Varizella-Zoster-Virus: Warum funktioniert die Abwehr nur beschränkt?
Das Varizella-Zoster-Virus (VZV) kann Windpocken, aber auch Gürtelrose und schwere Komplikationen verursachen. Bis zur 27. Kalenderwoche 2024 verzeichnete das RKI 11.516 Fälle von Windpocken (Vorjahr: 10.850). Wenn jemand zum ersten Mal mit dem VZV in Kontakt kommt, gelangt das Virus über die Atemwege zu den Schleimhäuten im Nasen-Rachen-Raum und das angrenzende lymphatische Gewebe, von wo aus es die T-Lymphozyten infiziert. In diesen Abwehrzellen breitet sich das VZV im ganzen Körper aus und erreicht so auch die Hautzellen – was zu Windpocken führt – und die Nervenzellen, wo es dauerhaft bleibt. Wenn VZV später im Leben wieder aktiv wird, verursacht es die teils sehr schmerzhafte Gürtelrose.
Virus verstärkt Abwehr
Um sich gegen VZV zu wehren, bildet der Körper unter anderem Interferone. Doch die Abwehr funktioniert nur begrenzt. Forschende unter der Leitung von Professor Dr. Abel Viejo-Borbolla am Institut für Virologie der Medizinischen Hochschule Hannover (MHH) haben nun analysiert, wie es dem Virus gelingt, diesem Abwehrmechanismus zu entkommen. Das Ergebnis klingt paradox: Das Virus schwächt die Immunantwort nicht ab, sondern verstärkt sie gezielt – zu seinem eigenen Vorteil.

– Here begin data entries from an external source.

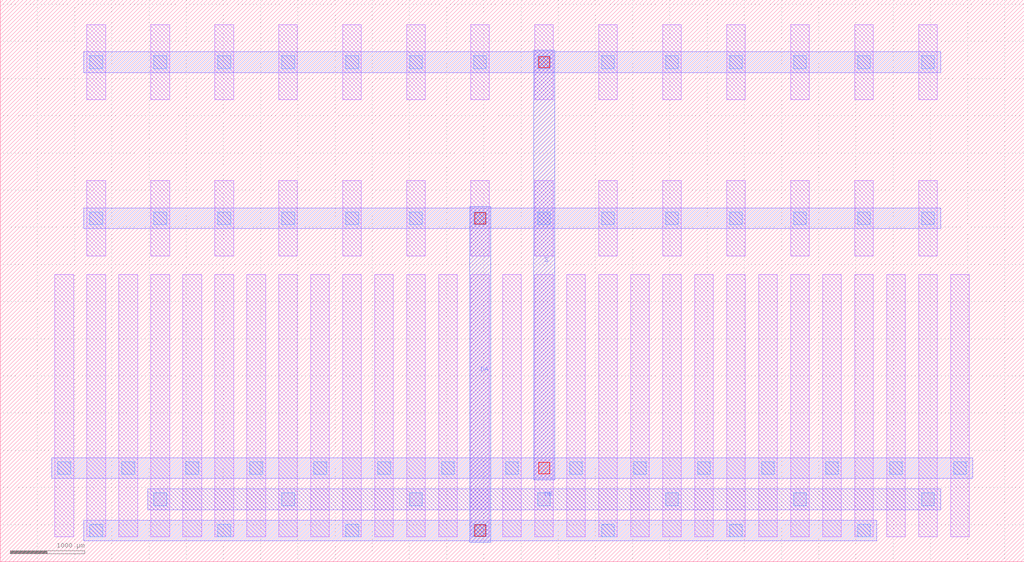
<source format=lef>
MACRO SCM_NMOS_76211906_X7_Y1
  UNITS 
    DATABASE MICRONS UNITS 1000;
  END UNITS 
  ORIGIN 0 0 ;
  FOREIGN SCM_NMOS_76211906_X7_Y1 0 0 ;
  SIZE 13760 BY 7560 ;
  PIN DA
    DIRECTION INOUT ;
    USE SIGNAL ;
    PORT
      LAYER M3 ;
        RECT 6310 260 6590 4780 ;
    END
  END DA
  PIN DB
    DIRECTION INOUT ;
    USE SIGNAL ;
    PORT
      LAYER M2 ;
        RECT 1980 700 12640 980 ;
    END
  END DB
  PIN S
    DIRECTION INOUT ;
    USE SIGNAL ;
    PORT
      LAYER M3 ;
        RECT 7170 1100 7450 6880 ;
    END
  END S
  OBS
    LAYER M1 ;
      RECT 1165 335 1415 3865 ;
    LAYER M1 ;
      RECT 1165 4115 1415 5125 ;
    LAYER M1 ;
      RECT 1165 6215 1415 7225 ;
    LAYER M1 ;
      RECT 735 335 985 3865 ;
    LAYER M1 ;
      RECT 1595 335 1845 3865 ;
    LAYER M1 ;
      RECT 2025 335 2275 3865 ;
    LAYER M1 ;
      RECT 2025 4115 2275 5125 ;
    LAYER M1 ;
      RECT 2025 6215 2275 7225 ;
    LAYER M1 ;
      RECT 2455 335 2705 3865 ;
    LAYER M1 ;
      RECT 2885 335 3135 3865 ;
    LAYER M1 ;
      RECT 2885 4115 3135 5125 ;
    LAYER M1 ;
      RECT 2885 6215 3135 7225 ;
    LAYER M1 ;
      RECT 3315 335 3565 3865 ;
    LAYER M1 ;
      RECT 3745 335 3995 3865 ;
    LAYER M1 ;
      RECT 3745 4115 3995 5125 ;
    LAYER M1 ;
      RECT 3745 6215 3995 7225 ;
    LAYER M1 ;
      RECT 4175 335 4425 3865 ;
    LAYER M1 ;
      RECT 4605 335 4855 3865 ;
    LAYER M1 ;
      RECT 4605 4115 4855 5125 ;
    LAYER M1 ;
      RECT 4605 6215 4855 7225 ;
    LAYER M1 ;
      RECT 5035 335 5285 3865 ;
    LAYER M1 ;
      RECT 5465 335 5715 3865 ;
    LAYER M1 ;
      RECT 5465 4115 5715 5125 ;
    LAYER M1 ;
      RECT 5465 6215 5715 7225 ;
    LAYER M1 ;
      RECT 5895 335 6145 3865 ;
    LAYER M1 ;
      RECT 6325 335 6575 3865 ;
    LAYER M1 ;
      RECT 6325 4115 6575 5125 ;
    LAYER M1 ;
      RECT 6325 6215 6575 7225 ;
    LAYER M1 ;
      RECT 6755 335 7005 3865 ;
    LAYER M1 ;
      RECT 7185 335 7435 3865 ;
    LAYER M1 ;
      RECT 7185 4115 7435 5125 ;
    LAYER M1 ;
      RECT 7185 6215 7435 7225 ;
    LAYER M1 ;
      RECT 7615 335 7865 3865 ;
    LAYER M1 ;
      RECT 8045 335 8295 3865 ;
    LAYER M1 ;
      RECT 8045 4115 8295 5125 ;
    LAYER M1 ;
      RECT 8045 6215 8295 7225 ;
    LAYER M1 ;
      RECT 8475 335 8725 3865 ;
    LAYER M1 ;
      RECT 8905 335 9155 3865 ;
    LAYER M1 ;
      RECT 8905 4115 9155 5125 ;
    LAYER M1 ;
      RECT 8905 6215 9155 7225 ;
    LAYER M1 ;
      RECT 9335 335 9585 3865 ;
    LAYER M1 ;
      RECT 9765 335 10015 3865 ;
    LAYER M1 ;
      RECT 9765 4115 10015 5125 ;
    LAYER M1 ;
      RECT 9765 6215 10015 7225 ;
    LAYER M1 ;
      RECT 10195 335 10445 3865 ;
    LAYER M1 ;
      RECT 10625 335 10875 3865 ;
    LAYER M1 ;
      RECT 10625 4115 10875 5125 ;
    LAYER M1 ;
      RECT 10625 6215 10875 7225 ;
    LAYER M1 ;
      RECT 11055 335 11305 3865 ;
    LAYER M1 ;
      RECT 11485 335 11735 3865 ;
    LAYER M1 ;
      RECT 11485 4115 11735 5125 ;
    LAYER M1 ;
      RECT 11485 6215 11735 7225 ;
    LAYER M1 ;
      RECT 11915 335 12165 3865 ;
    LAYER M1 ;
      RECT 12345 335 12595 3865 ;
    LAYER M1 ;
      RECT 12345 4115 12595 5125 ;
    LAYER M1 ;
      RECT 12345 6215 12595 7225 ;
    LAYER M1 ;
      RECT 12775 335 13025 3865 ;
    LAYER M2 ;
      RECT 1120 4480 12640 4760 ;
    LAYER M2 ;
      RECT 1120 280 11780 560 ;
    LAYER M2 ;
      RECT 690 1120 13070 1400 ;
    LAYER M2 ;
      RECT 1120 6580 12640 6860 ;
    LAYER V1 ;
      RECT 1205 335 1375 505 ;
    LAYER V1 ;
      RECT 1205 4535 1375 4705 ;
    LAYER V1 ;
      RECT 1205 6635 1375 6805 ;
    LAYER V1 ;
      RECT 2065 755 2235 925 ;
    LAYER V1 ;
      RECT 2065 4535 2235 4705 ;
    LAYER V1 ;
      RECT 2065 6635 2235 6805 ;
    LAYER V1 ;
      RECT 2925 335 3095 505 ;
    LAYER V1 ;
      RECT 2925 4535 3095 4705 ;
    LAYER V1 ;
      RECT 2925 6635 3095 6805 ;
    LAYER V1 ;
      RECT 3785 755 3955 925 ;
    LAYER V1 ;
      RECT 3785 4535 3955 4705 ;
    LAYER V1 ;
      RECT 3785 6635 3955 6805 ;
    LAYER V1 ;
      RECT 4645 335 4815 505 ;
    LAYER V1 ;
      RECT 4645 4535 4815 4705 ;
    LAYER V1 ;
      RECT 4645 6635 4815 6805 ;
    LAYER V1 ;
      RECT 5505 755 5675 925 ;
    LAYER V1 ;
      RECT 5505 4535 5675 4705 ;
    LAYER V1 ;
      RECT 5505 6635 5675 6805 ;
    LAYER V1 ;
      RECT 6365 335 6535 505 ;
    LAYER V1 ;
      RECT 6365 4535 6535 4705 ;
    LAYER V1 ;
      RECT 6365 6635 6535 6805 ;
    LAYER V1 ;
      RECT 7225 755 7395 925 ;
    LAYER V1 ;
      RECT 7225 4535 7395 4705 ;
    LAYER V1 ;
      RECT 7225 6635 7395 6805 ;
    LAYER V1 ;
      RECT 8085 335 8255 505 ;
    LAYER V1 ;
      RECT 8085 4535 8255 4705 ;
    LAYER V1 ;
      RECT 8085 6635 8255 6805 ;
    LAYER V1 ;
      RECT 8945 755 9115 925 ;
    LAYER V1 ;
      RECT 8945 4535 9115 4705 ;
    LAYER V1 ;
      RECT 8945 6635 9115 6805 ;
    LAYER V1 ;
      RECT 9805 335 9975 505 ;
    LAYER V1 ;
      RECT 9805 4535 9975 4705 ;
    LAYER V1 ;
      RECT 9805 6635 9975 6805 ;
    LAYER V1 ;
      RECT 10665 755 10835 925 ;
    LAYER V1 ;
      RECT 10665 4535 10835 4705 ;
    LAYER V1 ;
      RECT 10665 6635 10835 6805 ;
    LAYER V1 ;
      RECT 11525 335 11695 505 ;
    LAYER V1 ;
      RECT 11525 4535 11695 4705 ;
    LAYER V1 ;
      RECT 11525 6635 11695 6805 ;
    LAYER V1 ;
      RECT 12385 755 12555 925 ;
    LAYER V1 ;
      RECT 12385 4535 12555 4705 ;
    LAYER V1 ;
      RECT 12385 6635 12555 6805 ;
    LAYER V1 ;
      RECT 775 1175 945 1345 ;
    LAYER V1 ;
      RECT 1635 1175 1805 1345 ;
    LAYER V1 ;
      RECT 2495 1175 2665 1345 ;
    LAYER V1 ;
      RECT 3355 1175 3525 1345 ;
    LAYER V1 ;
      RECT 4215 1175 4385 1345 ;
    LAYER V1 ;
      RECT 5075 1175 5245 1345 ;
    LAYER V1 ;
      RECT 5935 1175 6105 1345 ;
    LAYER V1 ;
      RECT 6795 1175 6965 1345 ;
    LAYER V1 ;
      RECT 7655 1175 7825 1345 ;
    LAYER V1 ;
      RECT 8515 1175 8685 1345 ;
    LAYER V1 ;
      RECT 9375 1175 9545 1345 ;
    LAYER V1 ;
      RECT 10235 1175 10405 1345 ;
    LAYER V1 ;
      RECT 11095 1175 11265 1345 ;
    LAYER V1 ;
      RECT 11955 1175 12125 1345 ;
    LAYER V1 ;
      RECT 12815 1175 12985 1345 ;
    LAYER V2 ;
      RECT 6375 345 6525 495 ;
    LAYER V2 ;
      RECT 6375 4545 6525 4695 ;
    LAYER V2 ;
      RECT 7235 1185 7385 1335 ;
    LAYER V2 ;
      RECT 7235 6645 7385 6795 ;
  END
END SCM_NMOS_76211906_X7_Y1

</source>
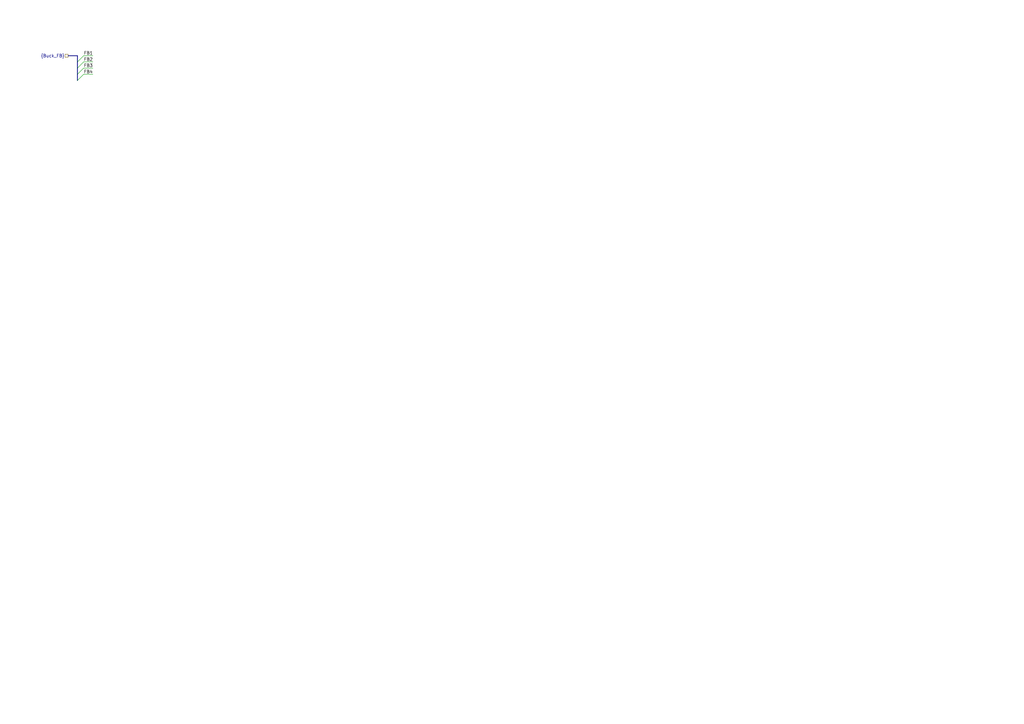
<source format=kicad_sch>
(kicad_sch (version 20230121) (generator eeschema)

  (uuid 55fa093d-5b97-41c2-aa16-f99a37a4be61)

  (paper "A3")
  (lib_symbols)

  (bus_entry (at 31.75 25.4) (size 2.54 -2.54)
    (stroke (width 0) (type default))
    (uuid 04d21e9d-8eb9-4658-a875-aecf0ac53008)
  )
  (bus_entry (at 31.75 27.94) (size 2.54 -2.54)
    (stroke (width 0) (type default))
    (uuid 41650ae7-1215-42ad-a7f9-8a1ed48812d3)
  )
  (bus_entry (at 31.75 30.48) (size 2.54 -2.54)
    (stroke (width 0) (type default))
    (uuid 4df40660-f70d-4fc8-8495-99c1e95b337f)
  )
  (bus_entry (at 31.75 33.02) (size 2.54 -2.54)
    (stroke (width 0) (type default))
    (uuid 5c52dd43-03d2-4183-b2bb-227595968d49)
  )

  (bus (pts (xy 27.94 22.86) (xy 31.75 22.86))
    (stroke (width 0) (type default))
    (uuid 036f8877-e92c-4f0f-b5b6-6725c52d4588)
  )
  (bus (pts (xy 31.75 25.4) (xy 31.75 27.94))
    (stroke (width 0) (type default))
    (uuid 1439136f-b219-497b-b52e-832c1a3338d2)
  )
  (wire (pts (xy 34.29 22.86) (xy 38.1 22.86))
    (stroke (width 0) (type default))
    (uuid 162dfbf5-ad6a-4bff-8431-d103fcedb6ce)
  )
  (bus (pts (xy 31.75 30.48) (xy 31.75 33.02))
    (stroke (width 0) (type default))
    (uuid 1a52b75b-653a-45b8-832f-ea758ebaa1b6)
  )
  (bus (pts (xy 31.75 22.86) (xy 31.75 25.4))
    (stroke (width 0) (type default))
    (uuid 4c5ad3ff-75e2-468a-9142-d29a0566ee37)
  )
  (wire (pts (xy 34.29 30.48) (xy 38.1 30.48))
    (stroke (width 0) (type default))
    (uuid 66c154d8-a28d-4718-9080-a250ca46eb0c)
  )
  (bus (pts (xy 31.75 27.94) (xy 31.75 30.48))
    (stroke (width 0) (type default))
    (uuid 95e9673d-7657-4b3a-a2de-9b3bb8a4de58)
  )
  (wire (pts (xy 34.29 25.4) (xy 38.1 25.4))
    (stroke (width 0) (type default))
    (uuid b4021ad6-e147-4afc-968e-304bd8ac8665)
  )
  (wire (pts (xy 34.29 27.94) (xy 38.1 27.94))
    (stroke (width 0) (type default))
    (uuid ce7b381b-0139-4caa-92f2-3ab5298e96e8)
  )

  (label "FB2" (at 38.1 25.4 180) (fields_autoplaced)
    (effects (font (size 1.27 1.27)) (justify right bottom))
    (uuid 21c992b7-f85b-4d9b-8e6e-8094536f2dbe)
  )
  (label "FB4" (at 38.1 30.48 180) (fields_autoplaced)
    (effects (font (size 1.27 1.27)) (justify right bottom))
    (uuid 88480111-f307-4d78-b77f-8817d4deb8f8)
  )
  (label "FB3" (at 38.1 27.94 180) (fields_autoplaced)
    (effects (font (size 1.27 1.27)) (justify right bottom))
    (uuid e9b8275f-4d5d-46a7-b413-83686adab730)
  )
  (label "FB1" (at 38.1 22.86 180) (fields_autoplaced)
    (effects (font (size 1.27 1.27)) (justify right bottom))
    (uuid f71d546f-03d2-430e-9f3b-d7e92fe0d586)
  )

  (hierarchical_label "{Buck_FB}" (shape passive) (at 27.94 22.86 180) (fields_autoplaced)
    (effects (font (size 1.27 1.27)) (justify right))
    (uuid b4daa14f-6b49-4c90-ab8f-92d2ea853a51)
  )
)

</source>
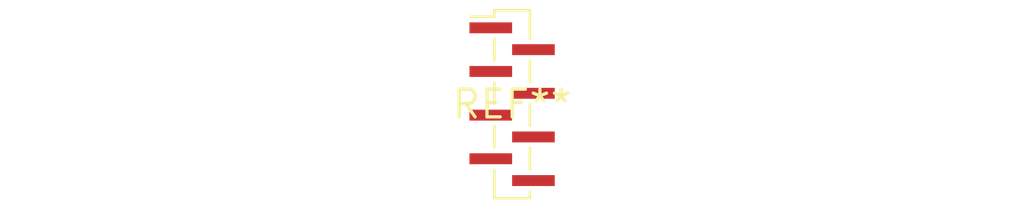
<source format=kicad_pcb>
(kicad_pcb (version 20240108) (generator pcbnew)

  (general
    (thickness 1.6)
  )

  (paper "A4")
  (layers
    (0 "F.Cu" signal)
    (31 "B.Cu" signal)
    (32 "B.Adhes" user "B.Adhesive")
    (33 "F.Adhes" user "F.Adhesive")
    (34 "B.Paste" user)
    (35 "F.Paste" user)
    (36 "B.SilkS" user "B.Silkscreen")
    (37 "F.SilkS" user "F.Silkscreen")
    (38 "B.Mask" user)
    (39 "F.Mask" user)
    (40 "Dwgs.User" user "User.Drawings")
    (41 "Cmts.User" user "User.Comments")
    (42 "Eco1.User" user "User.Eco1")
    (43 "Eco2.User" user "User.Eco2")
    (44 "Edge.Cuts" user)
    (45 "Margin" user)
    (46 "B.CrtYd" user "B.Courtyard")
    (47 "F.CrtYd" user "F.Courtyard")
    (48 "B.Fab" user)
    (49 "F.Fab" user)
    (50 "User.1" user)
    (51 "User.2" user)
    (52 "User.3" user)
    (53 "User.4" user)
    (54 "User.5" user)
    (55 "User.6" user)
    (56 "User.7" user)
    (57 "User.8" user)
    (58 "User.9" user)
  )

  (setup
    (pad_to_mask_clearance 0)
    (pcbplotparams
      (layerselection 0x00010fc_ffffffff)
      (plot_on_all_layers_selection 0x0000000_00000000)
      (disableapertmacros false)
      (usegerberextensions false)
      (usegerberattributes false)
      (usegerberadvancedattributes false)
      (creategerberjobfile false)
      (dashed_line_dash_ratio 12.000000)
      (dashed_line_gap_ratio 3.000000)
      (svgprecision 4)
      (plotframeref false)
      (viasonmask false)
      (mode 1)
      (useauxorigin false)
      (hpglpennumber 1)
      (hpglpenspeed 20)
      (hpglpendiameter 15.000000)
      (dxfpolygonmode false)
      (dxfimperialunits false)
      (dxfusepcbnewfont false)
      (psnegative false)
      (psa4output false)
      (plotreference false)
      (plotvalue false)
      (plotinvisibletext false)
      (sketchpadsonfab false)
      (subtractmaskfromsilk false)
      (outputformat 1)
      (mirror false)
      (drillshape 1)
      (scaleselection 1)
      (outputdirectory "")
    )
  )

  (net 0 "")

  (footprint "PinSocket_1x08_P1.00mm_Vertical_SMD_Pin1Left" (layer "F.Cu") (at 0 0))

)

</source>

Grundlage für neue Medikamente?
„Das Glykoprotein C von VZV bindet insbesondere an Interferon gamma. Das führt zu einer Modulation der von diesem Interferon ausgelösten Signale, was zu einer erhöhten Produktion bestimmter Proteine führt, beispielsweise des interzellulären Adhäsionsmoleküls 1“, erläutert Dr. Carina Jacobsen, Erstautorin des Artikels, den Mechanismus. Dieses Molekül fördere die Haftung, sodass T-Zellen leichter an die infizierten Hautzellen binden und mehr Virionen von den Hautzellen auf die Immunzellen übertragen werden können. Gewissermaßen habe das Virus es dann geschafft, das trojanische Pferd zu besteigen – um sich im ganzen Körper auszubreiten. Die Forschungsergebnisse könnten die Grundlage für die Entwicklung neuer Medikamente gegen diese und möglicherweise andere Viren bilden, so die Hoffnung der Wissenschaftler/-innen.